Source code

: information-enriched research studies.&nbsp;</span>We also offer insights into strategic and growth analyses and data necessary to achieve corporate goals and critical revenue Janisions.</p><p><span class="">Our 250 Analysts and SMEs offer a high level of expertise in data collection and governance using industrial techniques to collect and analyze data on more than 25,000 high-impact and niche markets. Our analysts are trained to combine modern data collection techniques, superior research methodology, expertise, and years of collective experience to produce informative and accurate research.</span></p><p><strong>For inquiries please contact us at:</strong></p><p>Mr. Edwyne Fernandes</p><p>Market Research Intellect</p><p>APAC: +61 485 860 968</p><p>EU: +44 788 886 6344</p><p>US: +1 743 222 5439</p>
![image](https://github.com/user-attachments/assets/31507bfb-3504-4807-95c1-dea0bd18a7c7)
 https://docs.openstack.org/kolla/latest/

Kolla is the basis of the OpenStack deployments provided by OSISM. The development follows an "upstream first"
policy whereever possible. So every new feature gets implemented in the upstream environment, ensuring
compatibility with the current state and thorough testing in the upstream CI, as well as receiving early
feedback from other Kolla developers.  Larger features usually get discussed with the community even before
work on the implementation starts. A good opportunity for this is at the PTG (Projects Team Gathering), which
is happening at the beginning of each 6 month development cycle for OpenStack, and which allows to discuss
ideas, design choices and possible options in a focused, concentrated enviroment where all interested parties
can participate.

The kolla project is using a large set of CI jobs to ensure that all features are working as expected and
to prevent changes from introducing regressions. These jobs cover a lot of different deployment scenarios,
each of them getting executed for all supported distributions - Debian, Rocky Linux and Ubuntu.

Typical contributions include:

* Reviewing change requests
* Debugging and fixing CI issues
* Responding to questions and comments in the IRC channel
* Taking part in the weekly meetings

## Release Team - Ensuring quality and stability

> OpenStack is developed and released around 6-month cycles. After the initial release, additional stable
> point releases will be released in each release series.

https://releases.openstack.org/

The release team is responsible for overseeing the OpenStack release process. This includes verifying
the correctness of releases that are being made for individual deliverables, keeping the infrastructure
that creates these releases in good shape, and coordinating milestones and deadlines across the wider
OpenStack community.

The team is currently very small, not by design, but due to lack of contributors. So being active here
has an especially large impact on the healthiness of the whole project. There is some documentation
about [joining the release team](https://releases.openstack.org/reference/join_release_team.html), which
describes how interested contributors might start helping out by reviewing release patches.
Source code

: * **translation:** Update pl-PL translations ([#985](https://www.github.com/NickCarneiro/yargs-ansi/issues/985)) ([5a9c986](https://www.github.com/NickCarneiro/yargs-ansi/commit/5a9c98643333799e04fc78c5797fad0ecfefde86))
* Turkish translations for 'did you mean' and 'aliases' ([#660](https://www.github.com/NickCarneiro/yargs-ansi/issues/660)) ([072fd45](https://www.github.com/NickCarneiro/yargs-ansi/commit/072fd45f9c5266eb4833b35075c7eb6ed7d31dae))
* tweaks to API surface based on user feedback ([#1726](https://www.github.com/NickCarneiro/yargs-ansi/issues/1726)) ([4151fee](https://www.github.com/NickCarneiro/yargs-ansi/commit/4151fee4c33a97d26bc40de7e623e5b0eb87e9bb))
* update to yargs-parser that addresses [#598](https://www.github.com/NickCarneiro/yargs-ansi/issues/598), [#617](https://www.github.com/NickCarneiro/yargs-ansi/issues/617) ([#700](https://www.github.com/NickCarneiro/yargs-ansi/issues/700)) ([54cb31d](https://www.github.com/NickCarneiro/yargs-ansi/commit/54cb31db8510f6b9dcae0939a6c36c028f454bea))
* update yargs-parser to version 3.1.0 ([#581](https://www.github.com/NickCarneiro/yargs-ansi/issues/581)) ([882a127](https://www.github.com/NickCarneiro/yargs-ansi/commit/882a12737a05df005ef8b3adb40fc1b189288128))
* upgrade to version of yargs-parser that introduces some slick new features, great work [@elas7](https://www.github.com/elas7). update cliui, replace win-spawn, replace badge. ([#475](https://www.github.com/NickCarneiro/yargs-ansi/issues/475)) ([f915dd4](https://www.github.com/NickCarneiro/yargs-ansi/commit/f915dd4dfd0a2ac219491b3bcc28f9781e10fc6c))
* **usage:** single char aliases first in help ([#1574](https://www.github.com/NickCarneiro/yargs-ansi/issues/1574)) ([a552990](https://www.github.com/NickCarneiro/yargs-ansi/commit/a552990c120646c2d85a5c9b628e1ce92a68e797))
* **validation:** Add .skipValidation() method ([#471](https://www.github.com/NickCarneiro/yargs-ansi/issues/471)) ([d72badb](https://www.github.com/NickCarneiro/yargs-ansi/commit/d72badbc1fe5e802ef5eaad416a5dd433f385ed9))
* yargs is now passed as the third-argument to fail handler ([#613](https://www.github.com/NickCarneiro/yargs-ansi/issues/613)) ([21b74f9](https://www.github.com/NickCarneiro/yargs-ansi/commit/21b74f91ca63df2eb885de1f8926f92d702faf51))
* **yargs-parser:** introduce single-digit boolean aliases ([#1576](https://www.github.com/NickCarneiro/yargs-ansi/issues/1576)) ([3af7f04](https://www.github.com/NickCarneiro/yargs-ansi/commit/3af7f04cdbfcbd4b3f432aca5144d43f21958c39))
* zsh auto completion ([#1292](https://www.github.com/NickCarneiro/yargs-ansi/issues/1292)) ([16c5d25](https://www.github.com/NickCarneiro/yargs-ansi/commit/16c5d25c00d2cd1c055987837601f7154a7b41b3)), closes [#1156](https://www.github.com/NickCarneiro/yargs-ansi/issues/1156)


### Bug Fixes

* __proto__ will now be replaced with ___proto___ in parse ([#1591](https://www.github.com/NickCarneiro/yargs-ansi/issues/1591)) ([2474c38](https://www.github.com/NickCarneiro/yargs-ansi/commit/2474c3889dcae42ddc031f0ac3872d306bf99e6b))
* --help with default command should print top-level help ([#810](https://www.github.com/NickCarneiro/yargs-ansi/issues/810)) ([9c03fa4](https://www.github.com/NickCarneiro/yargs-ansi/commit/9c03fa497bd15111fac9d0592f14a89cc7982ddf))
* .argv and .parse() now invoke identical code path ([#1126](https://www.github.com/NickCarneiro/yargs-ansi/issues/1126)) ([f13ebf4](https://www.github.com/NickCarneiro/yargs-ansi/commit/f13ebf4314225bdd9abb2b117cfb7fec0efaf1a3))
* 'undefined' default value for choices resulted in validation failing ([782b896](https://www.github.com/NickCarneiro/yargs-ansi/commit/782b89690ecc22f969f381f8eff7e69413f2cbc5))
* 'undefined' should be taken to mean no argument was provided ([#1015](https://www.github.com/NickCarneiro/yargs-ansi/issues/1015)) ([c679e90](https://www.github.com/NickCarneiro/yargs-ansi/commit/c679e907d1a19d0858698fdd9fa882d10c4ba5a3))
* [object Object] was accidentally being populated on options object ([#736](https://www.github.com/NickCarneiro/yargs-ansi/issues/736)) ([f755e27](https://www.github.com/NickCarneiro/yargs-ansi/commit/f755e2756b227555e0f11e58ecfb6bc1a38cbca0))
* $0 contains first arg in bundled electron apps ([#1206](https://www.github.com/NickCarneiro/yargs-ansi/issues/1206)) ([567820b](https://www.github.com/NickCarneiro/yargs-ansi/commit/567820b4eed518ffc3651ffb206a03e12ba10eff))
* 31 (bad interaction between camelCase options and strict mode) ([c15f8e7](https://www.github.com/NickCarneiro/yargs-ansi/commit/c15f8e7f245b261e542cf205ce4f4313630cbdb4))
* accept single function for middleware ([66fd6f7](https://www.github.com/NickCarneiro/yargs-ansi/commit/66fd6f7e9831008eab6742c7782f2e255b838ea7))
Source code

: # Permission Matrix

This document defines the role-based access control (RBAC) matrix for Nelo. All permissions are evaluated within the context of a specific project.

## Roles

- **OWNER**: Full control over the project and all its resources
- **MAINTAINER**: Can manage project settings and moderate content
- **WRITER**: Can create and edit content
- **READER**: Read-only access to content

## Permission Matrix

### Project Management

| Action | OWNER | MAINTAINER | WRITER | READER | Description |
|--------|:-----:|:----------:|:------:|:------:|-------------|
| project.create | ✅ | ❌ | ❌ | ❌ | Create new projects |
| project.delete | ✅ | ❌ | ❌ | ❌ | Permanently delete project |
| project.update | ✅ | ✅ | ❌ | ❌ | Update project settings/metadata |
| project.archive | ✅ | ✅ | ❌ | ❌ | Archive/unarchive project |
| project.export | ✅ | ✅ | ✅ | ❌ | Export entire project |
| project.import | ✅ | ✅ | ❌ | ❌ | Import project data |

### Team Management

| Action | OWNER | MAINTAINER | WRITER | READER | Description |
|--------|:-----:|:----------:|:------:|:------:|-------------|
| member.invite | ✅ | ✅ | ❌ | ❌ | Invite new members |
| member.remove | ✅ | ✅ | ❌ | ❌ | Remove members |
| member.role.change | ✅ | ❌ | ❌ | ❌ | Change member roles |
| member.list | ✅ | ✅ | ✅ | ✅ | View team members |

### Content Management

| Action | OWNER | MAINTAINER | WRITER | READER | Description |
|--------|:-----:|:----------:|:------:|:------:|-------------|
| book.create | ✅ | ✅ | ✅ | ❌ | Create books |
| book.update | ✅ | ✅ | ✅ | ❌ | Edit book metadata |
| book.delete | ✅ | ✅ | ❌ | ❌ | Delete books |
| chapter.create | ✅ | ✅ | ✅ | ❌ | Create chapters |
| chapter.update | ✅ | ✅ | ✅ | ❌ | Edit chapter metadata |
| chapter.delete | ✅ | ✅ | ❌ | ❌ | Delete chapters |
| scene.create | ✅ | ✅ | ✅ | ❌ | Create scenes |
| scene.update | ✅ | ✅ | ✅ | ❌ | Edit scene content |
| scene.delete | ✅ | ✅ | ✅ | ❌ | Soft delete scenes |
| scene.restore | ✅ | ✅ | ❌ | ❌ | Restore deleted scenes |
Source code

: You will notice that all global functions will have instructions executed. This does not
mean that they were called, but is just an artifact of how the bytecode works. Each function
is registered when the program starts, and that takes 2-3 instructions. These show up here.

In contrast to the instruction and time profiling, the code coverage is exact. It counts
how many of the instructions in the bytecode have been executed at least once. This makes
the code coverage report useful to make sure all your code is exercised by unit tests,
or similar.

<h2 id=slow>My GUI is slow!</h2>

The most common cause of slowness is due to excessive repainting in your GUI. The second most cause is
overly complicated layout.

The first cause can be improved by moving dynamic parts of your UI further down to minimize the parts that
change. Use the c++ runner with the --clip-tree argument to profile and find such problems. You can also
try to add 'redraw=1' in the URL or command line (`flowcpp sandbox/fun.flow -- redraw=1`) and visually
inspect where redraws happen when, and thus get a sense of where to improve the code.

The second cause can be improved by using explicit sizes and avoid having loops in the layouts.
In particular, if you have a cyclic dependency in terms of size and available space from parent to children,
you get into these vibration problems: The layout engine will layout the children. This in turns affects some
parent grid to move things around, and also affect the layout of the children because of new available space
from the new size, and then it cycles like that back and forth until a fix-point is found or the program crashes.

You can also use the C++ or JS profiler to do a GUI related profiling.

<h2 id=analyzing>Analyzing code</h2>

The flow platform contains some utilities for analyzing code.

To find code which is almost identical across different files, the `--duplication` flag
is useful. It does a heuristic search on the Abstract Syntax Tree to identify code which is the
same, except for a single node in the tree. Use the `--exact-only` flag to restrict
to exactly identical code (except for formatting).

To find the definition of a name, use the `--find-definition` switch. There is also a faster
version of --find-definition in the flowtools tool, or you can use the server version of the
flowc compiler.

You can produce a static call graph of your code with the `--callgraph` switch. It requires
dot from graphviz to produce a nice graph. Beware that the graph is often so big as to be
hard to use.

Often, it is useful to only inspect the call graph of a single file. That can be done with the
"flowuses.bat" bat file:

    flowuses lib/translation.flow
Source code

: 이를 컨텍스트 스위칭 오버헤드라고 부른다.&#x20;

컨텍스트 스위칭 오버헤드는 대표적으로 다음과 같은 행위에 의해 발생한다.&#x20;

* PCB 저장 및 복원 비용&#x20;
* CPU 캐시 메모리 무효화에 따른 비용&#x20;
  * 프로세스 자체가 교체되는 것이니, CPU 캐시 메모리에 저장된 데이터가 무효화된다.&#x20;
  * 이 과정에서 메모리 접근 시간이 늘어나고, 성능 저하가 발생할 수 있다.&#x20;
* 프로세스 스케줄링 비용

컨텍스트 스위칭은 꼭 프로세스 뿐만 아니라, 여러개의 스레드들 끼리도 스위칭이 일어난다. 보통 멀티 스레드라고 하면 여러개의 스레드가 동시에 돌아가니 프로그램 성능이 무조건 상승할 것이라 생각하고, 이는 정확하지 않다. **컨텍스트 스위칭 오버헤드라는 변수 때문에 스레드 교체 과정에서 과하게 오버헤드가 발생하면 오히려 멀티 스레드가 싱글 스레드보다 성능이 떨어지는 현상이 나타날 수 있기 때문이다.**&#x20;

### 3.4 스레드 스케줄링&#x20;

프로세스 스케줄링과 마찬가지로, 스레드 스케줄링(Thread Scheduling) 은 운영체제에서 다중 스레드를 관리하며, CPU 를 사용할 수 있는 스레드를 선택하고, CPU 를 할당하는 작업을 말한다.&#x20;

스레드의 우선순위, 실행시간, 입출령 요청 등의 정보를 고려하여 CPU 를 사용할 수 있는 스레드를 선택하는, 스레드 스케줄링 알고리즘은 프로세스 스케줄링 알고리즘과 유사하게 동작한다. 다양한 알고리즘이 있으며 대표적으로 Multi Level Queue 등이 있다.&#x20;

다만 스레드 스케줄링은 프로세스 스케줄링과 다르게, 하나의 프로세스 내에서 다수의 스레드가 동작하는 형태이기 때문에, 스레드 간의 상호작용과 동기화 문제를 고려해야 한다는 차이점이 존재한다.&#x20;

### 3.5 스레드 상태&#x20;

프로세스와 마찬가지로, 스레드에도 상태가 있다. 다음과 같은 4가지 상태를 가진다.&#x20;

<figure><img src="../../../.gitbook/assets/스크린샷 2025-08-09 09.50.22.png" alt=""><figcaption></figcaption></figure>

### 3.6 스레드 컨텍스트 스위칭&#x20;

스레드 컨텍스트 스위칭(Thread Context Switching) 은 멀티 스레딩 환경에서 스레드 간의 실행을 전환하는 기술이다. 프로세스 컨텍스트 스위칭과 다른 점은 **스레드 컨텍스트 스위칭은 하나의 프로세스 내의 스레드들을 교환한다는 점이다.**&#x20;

━━━━━━━━━━

WORK ITEM:
Could you recast the lines starting at the one containing "### 3.6 스레드 컨텍스트 스위칭&#x20;" and ending at the end of the records, both included, as a JSON list of strings with one string per line and blank lines left out?

TASK SOLUTION:
[
  "### 3.6 스레드 컨텍스트 스위칭&#x20;",
  "스레드 컨텍스트 스위칭(Thread Context Switching) 은 멀티 스레딩 환경에서 스레드 간의 실행을 전환하는 기술이다. 프로세스 컨텍스트 스위칭과 다른 점은 **스레드 컨텍스트 스위칭은 하나의 프로세스 내의 스레드들을 교환한다는 점이다.**&#x20;"
]